Hi everyone. I'll start by saying that I don't know much about fuel injection and not much about Nissans in general so if you can help even a little bit I would really appreciate it.

Here goes

My brother is in college and has a 1991 Nissan Stanza with a 4cyl. The car has 165,000 miles on it, but it runs great. The problem is now it won't start. A little background ... it's been cold around here, (below 20 degrees for about two weeks). He went out to start the car one afternoon after driving it in the morning, the car wouldn't start. He gave up and my father suggested that perhaps the fuel line had frozen. My brother dumped in some dry gas and gas line anti-freeze and tried to start it. It just sputtered a few times and shut down. So thinking it was still frozen he waited until the weather warmed up a bit. Well, the weather never got too warm so he got it towed home from college yesterday. Last night, my father had it in the garage and the garage temperature up above 70 degrees. The car tried to start and sputtered a few times. After he recharged the battery and went back down this morning he tried to start it and all it does is crank and it doesn't start. However it has begun to make an awful groaning sound while it cranks now. (We’ve never heard anything like this sound). Also, while cranking and after cranking you can smell gasoline, especially at the tailpipe. There is spark at every cylinder.

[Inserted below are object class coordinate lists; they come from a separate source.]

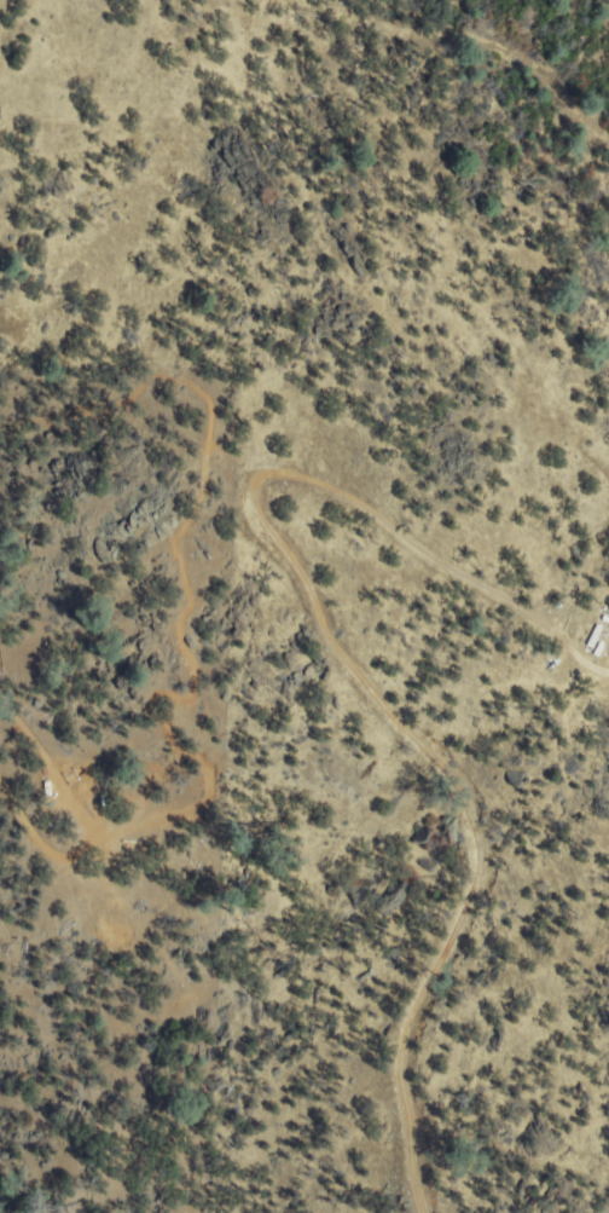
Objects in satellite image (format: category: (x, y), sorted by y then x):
building: (603, 619)
building: (593, 636)
building: (599, 648)

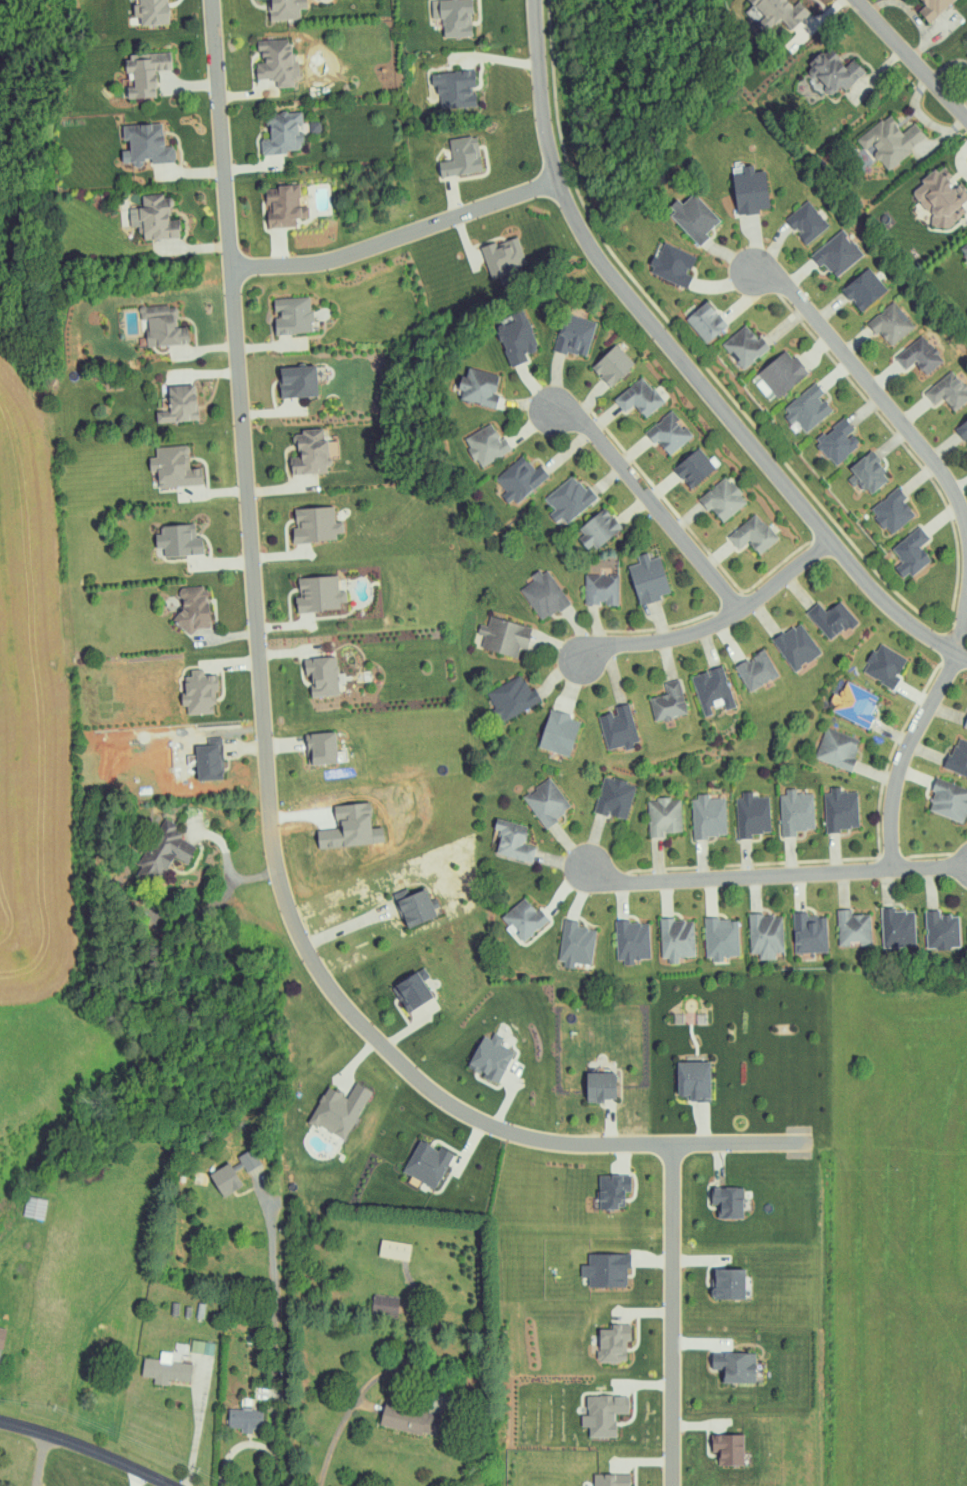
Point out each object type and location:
building: (934, 8)
building: (284, 9)
building: (151, 12)
building: (778, 13)
building: (453, 17)
road: (913, 59)
building: (276, 62)
building: (834, 71)
building: (145, 73)
building: (454, 88)
building: (286, 132)
building: (891, 141)
building: (145, 145)
building: (461, 157)
building: (750, 191)
building: (941, 196)
building: (284, 207)
building: (693, 217)
building: (157, 218)
building: (807, 222)
road: (396, 236)
building: (964, 248)
building: (837, 253)
building: (503, 257)
building: (673, 265)
building: (864, 289)
building: (292, 315)
building: (706, 321)
building: (891, 324)
building: (161, 327)
building: (574, 335)
building: (517, 338)
building: (745, 347)
building: (920, 355)
building: (612, 365)
road: (685, 365)
building: (782, 374)
building: (297, 382)
road: (871, 385)
building: (479, 388)
building: (948, 391)
building: (638, 398)
building: (178, 405)
building: (807, 408)
building: (963, 431)
building: (669, 433)
building: (837, 441)
building: (486, 445)
building: (309, 453)
building: (174, 468)
building: (694, 468)
building: (867, 474)
building: (519, 480)
building: (723, 499)
building: (568, 500)
road: (653, 501)
building: (892, 511)
building: (315, 525)
building: (599, 528)
building: (753, 535)
building: (178, 541)
building: (911, 553)
building: (648, 579)
building: (601, 589)
building: (319, 595)
building: (543, 595)
building: (192, 608)
building: (831, 619)
road: (719, 620)
road: (961, 622)
building: (504, 637)
building: (796, 646)
building: (885, 665)
building: (756, 670)
building: (323, 676)
building: (712, 689)
building: (199, 692)
building: (512, 698)
building: (668, 702)
building: (854, 704)
building: (965, 723)
building: (618, 728)
building: (558, 733)
building: (837, 749)
building: (958, 758)
road: (910, 760)
building: (208, 761)
road: (266, 768)
building: (614, 798)
building: (949, 801)
building: (547, 802)
building: (841, 811)
building: (796, 813)
building: (752, 815)
building: (663, 817)
building: (708, 817)
building: (350, 829)
building: (513, 842)
building: (165, 849)
road: (229, 867)
road: (933, 874)
road: (735, 882)
building: (413, 905)
road: (187, 914)
building: (524, 918)
road: (349, 925)
building: (898, 925)
building: (853, 927)
building: (941, 929)
building: (809, 932)
building: (766, 934)
building: (721, 937)
building: (676, 938)
building: (632, 940)
building: (576, 944)
building: (413, 988)
building: (490, 1057)
building: (694, 1079)
building: (600, 1085)
building: (339, 1109)
building: (427, 1163)
building: (225, 1179)
building: (613, 1190)
building: (728, 1201)
building: (394, 1249)
building: (606, 1269)
building: (728, 1282)
road: (671, 1315)
building: (1, 1336)
building: (613, 1342)
road: (273, 1346)
building: (735, 1366)
building: (165, 1369)
building: (603, 1414)
building: (245, 1418)
building: (410, 1419)
road: (353, 1426)
road: (188, 1430)
road: (236, 1447)
road: (87, 1448)
building: (729, 1448)
road: (39, 1460)
road: (135, 1478)
building: (611, 1479)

Any help/insight would be greatly appreciated. The Chilton's manual we have is basically useless, especially when it comes to troubleshooting.

Thank you


----------



## KA24Tech (Feb 2, 2004)

I would check the mass air flow sensor first by disconnecting it and then trying to start it. Also pull the fuel pump fuse and remove all of the spark plugs then turn it over for 2 periods of 15 seconds to clear out the cylinders. You may also have an issue with the coil or something else but try the other things first.

Troy


----------